═══ Data section ═══
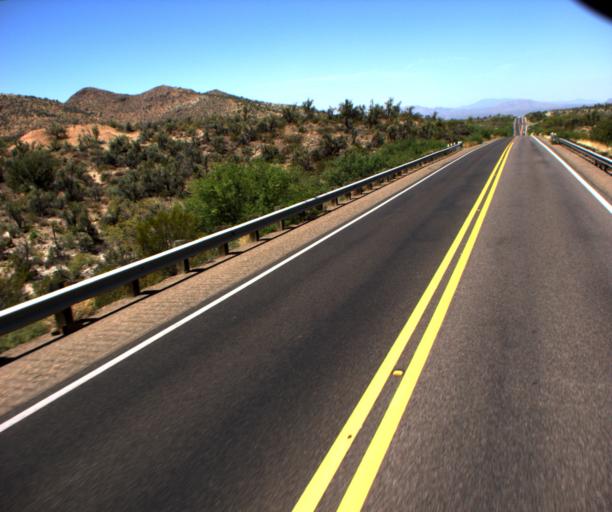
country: US
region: Arizona
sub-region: Gila County
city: Peridot
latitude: 33.2860
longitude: -110.3639
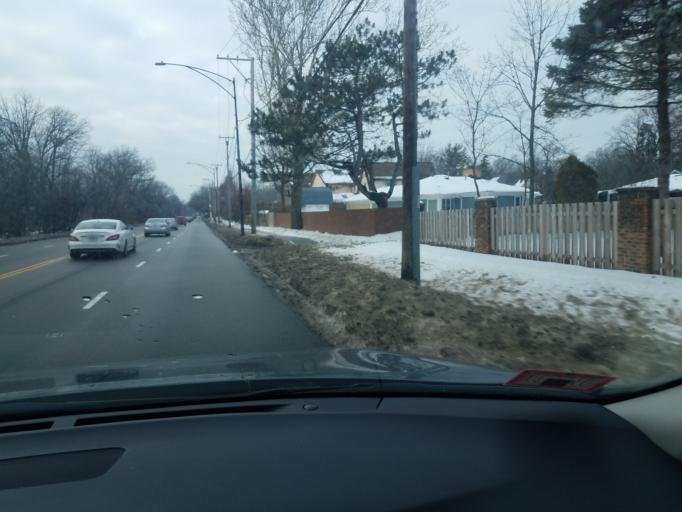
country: US
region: Illinois
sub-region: Cook County
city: Niles
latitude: 42.0018
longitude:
═══
* Direction *
Print every line of the rows above verbatim, omitting the pictures.

* The result *
country: US
region: Arizona
sub-region: Gila County
city: Peridot
latitude: 33.2860
longitude: -110.3639
country: US
region: Illinois
sub-region: Cook County
city: Niles
latitude: 42.0018
longitude:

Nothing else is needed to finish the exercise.